Séries em exposição no Rio:
Cabeludas (2006)
“A coleta da crina do cavalo é semelhante ao que se faz com os fios de cabelo para confecção de peruca. Não prejudica o animal, ao contrário, com a poda a crina se revitaliza e se desenvolve em maior abundância. Resolvi criar essas cabeludas gigantescas. Dou muita importância aos cabelos pelo fato de ser careca”.
Hotel Solidão (2019-2021)
“Os três conjuntos de colagens da série são fruto de uma coleção da revista de fotonovelas ‘Grande Hotel’ , um sucesso da antiga Editora Vecchi, publicada de 1947 a 1955”.
Peles (2022-2024)
“São de tocos parcialmente carbonizados que sobraram porque ninguém levava pra queimar em casa. Estavam me esperando… É um trabalho de prospecção e de arqueologia, porque onde tem toco tem raiz, que às vezes são imensas e, em alguns casos, foram absorvidas pelo solo e viraram material orgânico”.

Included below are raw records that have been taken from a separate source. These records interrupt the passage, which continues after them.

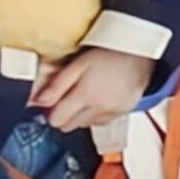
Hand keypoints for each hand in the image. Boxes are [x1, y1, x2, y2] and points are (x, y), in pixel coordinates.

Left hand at [30, 47, 155, 131]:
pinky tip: (99, 98)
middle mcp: (99, 108)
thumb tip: (37, 102)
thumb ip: (57, 85)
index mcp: (85, 95)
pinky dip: (95, 114)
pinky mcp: (121, 113)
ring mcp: (111, 112)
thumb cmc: (109, 52)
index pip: (56, 120)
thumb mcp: (78, 63)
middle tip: (67, 96)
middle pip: (68, 126)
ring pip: (83, 125)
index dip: (50, 111)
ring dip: (79, 115)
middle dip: (63, 115)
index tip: (51, 101)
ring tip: (85, 94)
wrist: (141, 51)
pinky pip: (100, 122)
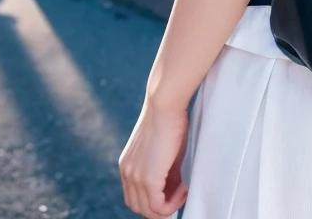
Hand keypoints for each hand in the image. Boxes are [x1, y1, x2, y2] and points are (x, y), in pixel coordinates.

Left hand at [118, 96, 189, 216]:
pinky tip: (185, 188)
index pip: (135, 197)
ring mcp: (135, 177)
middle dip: (161, 208)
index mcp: (127, 165)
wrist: (165, 104)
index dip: (155, 199)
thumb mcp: (164, 151)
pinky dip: (173, 204)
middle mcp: (127, 173)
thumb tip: (173, 189)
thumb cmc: (169, 120)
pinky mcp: (148, 179)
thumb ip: (164, 172)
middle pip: (139, 207)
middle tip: (179, 195)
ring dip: (169, 207)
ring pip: (148, 211)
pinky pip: (158, 207)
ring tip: (184, 189)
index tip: (174, 190)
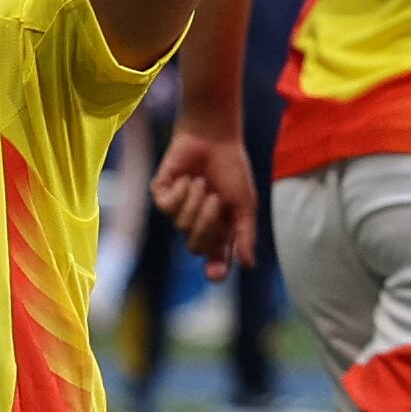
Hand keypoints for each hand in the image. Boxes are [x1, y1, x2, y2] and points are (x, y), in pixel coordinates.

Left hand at [150, 128, 258, 279]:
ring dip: (194, 201)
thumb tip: (248, 264)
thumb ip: (245, 233)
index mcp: (219, 230)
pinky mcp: (162, 195)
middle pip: (195, 246)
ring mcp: (178, 210)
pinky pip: (166, 208)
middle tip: (215, 199)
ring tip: (201, 181)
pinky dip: (179, 192)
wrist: (212, 137)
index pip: (215, 260)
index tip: (215, 274)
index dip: (215, 270)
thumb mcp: (244, 203)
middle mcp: (197, 224)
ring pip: (180, 226)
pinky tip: (186, 177)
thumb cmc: (231, 169)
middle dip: (206, 224)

Marcelo Silveira, Semente III, 2024, madeira cajacatinga, 50x40x20cm
Bolofotes (2023-2024)
“É uma prática de organização do espaço, de sair construindo. Faço muito desgaste na madeira, e nessa série, pela primeira vez, vou acrescentando e desgastando. É um desdobramento da prática de coleção, em que você vai juntando coisas, organizando, compactando”.
Sementes (2024)
“É fruto de experimentos que fiz com pedaços de sobras de madeira. A primeira semente foi resultado da junção de coisas que estavam esquecidas. Na segunda acrescentei mais alguma coisa, e a terceira foi toda nova. Dá um trabalho infernal fazer”.
SERVIÇO
Marcelo Silveira: Entre o mar, o rio e a pedra
Até 12 de abril de 2025
Galeria Nara Roesler, Rio de Janeiro
Com colaboração de Cynthia Garcia, historiadora de arte, premiada pela Associação Paulista de Críticos de Arte (APCA) [email protected]
Nara Roesler fundou a Galeria Nara Roesler em 1989. Com a sociedade de seus filhos Alexandre e Daniel, a galeria em São Paulo, uma das mais expressivas do mercado, ampliou a atuação inaugurando no Rio de Janeiro, em 2014, e no ano seguinte em Nova York.